Alyx looked at the photo, and though she didn't smile, she felt the initial tension when the message arrived relax slightly. She saw what they were trying to say: they were there. Maybe not perfect, not with all the answers on how to help her—that was clear—but they were there, in their own clumsy, pathetic, but always genuine way.

She didn't reply to the message. She wasn't ready for that yet. But she didn't delete it either, because it was proof that the outside world, with all its chaos and imperfect affection, still existed.

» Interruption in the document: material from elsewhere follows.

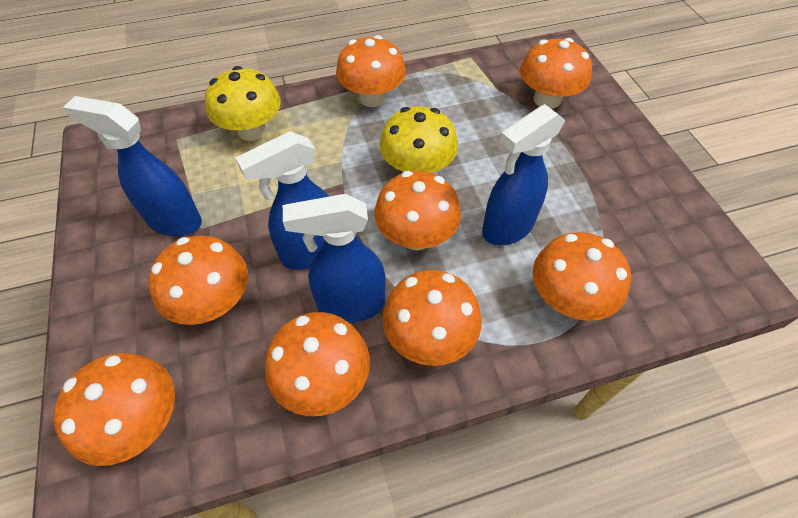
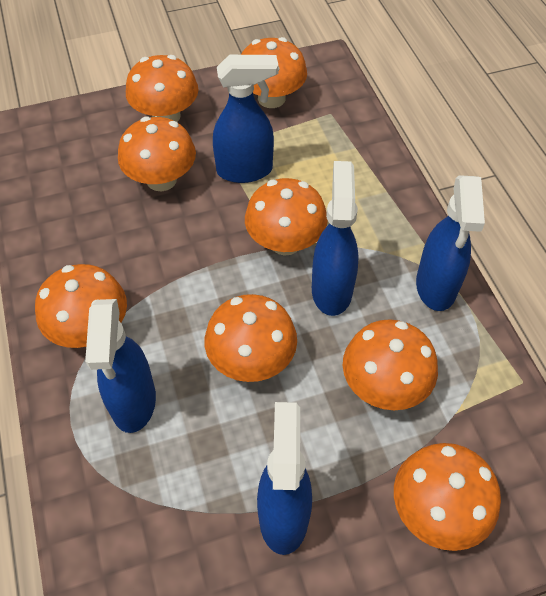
blue spray bottle: 4 -> 5
yellow mushroom: 2 -> 0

So she just took the silhouette canvas off the easel and carried it to where a living room should be but only had a bench. Placing the now-finished artwork on the wall, as she did it, she thought only that tomorrow, maybe she would go to the gym, or maybe not. She might just go for a walk, or sit in a café and watch people pass by. She could do or not do many things outside her previously imposed schedule. But tonight, she simply sat on her bench, feeling some dampness in her clothes and the echo of an unexpected conversation under a yellow umbrella, and decided to stop fighting in silence. Instead, she was going to listen now—to all of herself, without silencing that inner voice.